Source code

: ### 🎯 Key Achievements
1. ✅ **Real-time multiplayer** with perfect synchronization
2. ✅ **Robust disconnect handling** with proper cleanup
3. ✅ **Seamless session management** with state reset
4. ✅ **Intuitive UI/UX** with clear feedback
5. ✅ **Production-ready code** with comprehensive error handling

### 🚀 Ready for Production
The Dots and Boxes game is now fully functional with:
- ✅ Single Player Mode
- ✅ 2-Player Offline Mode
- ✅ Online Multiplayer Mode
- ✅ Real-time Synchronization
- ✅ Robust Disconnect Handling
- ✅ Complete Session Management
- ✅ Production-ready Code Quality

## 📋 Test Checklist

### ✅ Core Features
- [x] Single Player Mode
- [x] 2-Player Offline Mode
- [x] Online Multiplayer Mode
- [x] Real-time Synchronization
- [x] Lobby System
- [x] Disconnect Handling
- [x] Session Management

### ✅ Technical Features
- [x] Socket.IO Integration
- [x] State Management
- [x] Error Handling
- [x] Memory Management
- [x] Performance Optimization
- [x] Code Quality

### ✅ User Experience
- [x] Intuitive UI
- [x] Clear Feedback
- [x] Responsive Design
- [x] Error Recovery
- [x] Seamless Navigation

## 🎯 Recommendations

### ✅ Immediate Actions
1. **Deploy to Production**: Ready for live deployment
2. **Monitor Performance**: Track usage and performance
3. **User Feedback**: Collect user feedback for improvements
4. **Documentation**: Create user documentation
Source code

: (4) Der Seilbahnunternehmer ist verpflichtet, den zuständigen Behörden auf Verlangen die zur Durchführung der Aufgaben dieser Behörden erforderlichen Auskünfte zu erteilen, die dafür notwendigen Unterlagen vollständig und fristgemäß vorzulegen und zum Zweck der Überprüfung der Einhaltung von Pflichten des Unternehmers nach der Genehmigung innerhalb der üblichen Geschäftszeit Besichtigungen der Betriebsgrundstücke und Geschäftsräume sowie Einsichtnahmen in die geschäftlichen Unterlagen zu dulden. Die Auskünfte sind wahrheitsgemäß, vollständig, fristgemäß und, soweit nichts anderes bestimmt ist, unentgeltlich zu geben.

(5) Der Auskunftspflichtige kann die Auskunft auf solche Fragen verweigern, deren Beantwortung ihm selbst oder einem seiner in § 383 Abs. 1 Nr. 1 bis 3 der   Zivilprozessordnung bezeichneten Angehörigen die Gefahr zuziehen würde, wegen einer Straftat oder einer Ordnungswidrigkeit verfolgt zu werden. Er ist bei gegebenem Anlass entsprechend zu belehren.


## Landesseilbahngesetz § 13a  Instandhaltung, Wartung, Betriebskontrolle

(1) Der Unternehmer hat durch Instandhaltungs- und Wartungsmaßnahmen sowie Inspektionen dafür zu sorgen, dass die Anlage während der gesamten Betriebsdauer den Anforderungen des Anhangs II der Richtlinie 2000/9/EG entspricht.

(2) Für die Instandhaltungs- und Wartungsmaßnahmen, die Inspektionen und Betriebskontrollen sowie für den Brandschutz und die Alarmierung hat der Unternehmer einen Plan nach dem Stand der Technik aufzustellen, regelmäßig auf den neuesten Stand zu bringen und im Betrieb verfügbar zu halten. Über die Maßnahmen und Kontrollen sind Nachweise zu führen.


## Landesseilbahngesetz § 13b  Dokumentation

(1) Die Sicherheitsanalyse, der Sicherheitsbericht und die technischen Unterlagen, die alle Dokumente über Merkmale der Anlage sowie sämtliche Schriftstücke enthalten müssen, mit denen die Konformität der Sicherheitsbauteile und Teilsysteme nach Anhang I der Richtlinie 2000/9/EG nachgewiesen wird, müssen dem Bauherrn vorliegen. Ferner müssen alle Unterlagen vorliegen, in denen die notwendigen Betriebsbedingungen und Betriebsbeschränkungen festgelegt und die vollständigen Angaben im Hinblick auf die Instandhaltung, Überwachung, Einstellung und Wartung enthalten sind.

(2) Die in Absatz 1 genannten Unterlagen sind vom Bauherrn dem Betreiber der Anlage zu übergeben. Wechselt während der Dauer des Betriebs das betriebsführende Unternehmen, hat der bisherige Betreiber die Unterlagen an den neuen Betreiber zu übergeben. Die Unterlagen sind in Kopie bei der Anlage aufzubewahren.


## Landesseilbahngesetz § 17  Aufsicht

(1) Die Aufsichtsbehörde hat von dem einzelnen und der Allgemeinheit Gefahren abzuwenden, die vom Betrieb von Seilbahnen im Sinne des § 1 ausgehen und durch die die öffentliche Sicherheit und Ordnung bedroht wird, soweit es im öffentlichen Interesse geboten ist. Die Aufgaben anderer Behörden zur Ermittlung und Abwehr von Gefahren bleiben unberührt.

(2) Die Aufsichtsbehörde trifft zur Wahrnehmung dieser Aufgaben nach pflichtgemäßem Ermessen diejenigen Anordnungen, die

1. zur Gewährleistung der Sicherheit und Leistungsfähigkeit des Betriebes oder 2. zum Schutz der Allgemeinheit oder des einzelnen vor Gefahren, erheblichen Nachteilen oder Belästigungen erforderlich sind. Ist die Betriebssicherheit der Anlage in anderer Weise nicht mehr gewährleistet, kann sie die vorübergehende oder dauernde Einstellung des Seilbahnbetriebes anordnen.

---

**Activity**
List each non-blank line as one string in a JSON array, covering everything from the line that contains "(2) Die in Absatz 1" down to the last line of the listing.

**Exercise solution**
[
  "(2) Die in Absatz 1 genannten Unterlagen sind vom Bauherrn dem Betreiber der Anlage zu übergeben. Wechselt während der Dauer des Betriebs das betriebsführende Unternehmen, hat der bisherige Betreiber die Unterlagen an den neuen Betreiber zu übergeben. Die Unterlagen sind in Kopie bei der Anlage aufzubewahren.",
  "## Landesseilbahngesetz § 17  Aufsicht",
  "(1) Die Aufsichtsbehörde hat von dem einzelnen und der Allgemeinheit Gefahren abzuwenden, die vom Betrieb von Seilbahnen im Sinne des § 1 ausgehen und durch die die öffentliche Sicherheit und Ordnung bedroht wird, soweit es im öffentlichen Interesse geboten ist. Die Aufgaben anderer Behörden zur Ermittlung und Abwehr von Gefahren bleiben unberührt.",
  "(2) Die Aufsichtsbehörde trifft zur Wahrnehmung dieser Aufgaben nach pflichtgemäßem Ermessen diejenigen Anordnungen, die",
  "1. zur Gewährleistung der Sicherheit und Leistungsfähigkeit des Betriebes oder 2. zum Schutz der Allgemeinheit oder des einzelnen vor Gefahren, erheblichen Nachteilen oder Belästigungen erforderlich sind. Ist die Betriebssicherheit der Anlage in anderer Weise nicht mehr gewährleistet, kann sie die vorübergehende oder dauernde Einstellung des Seilbahnbetriebes anordnen."
]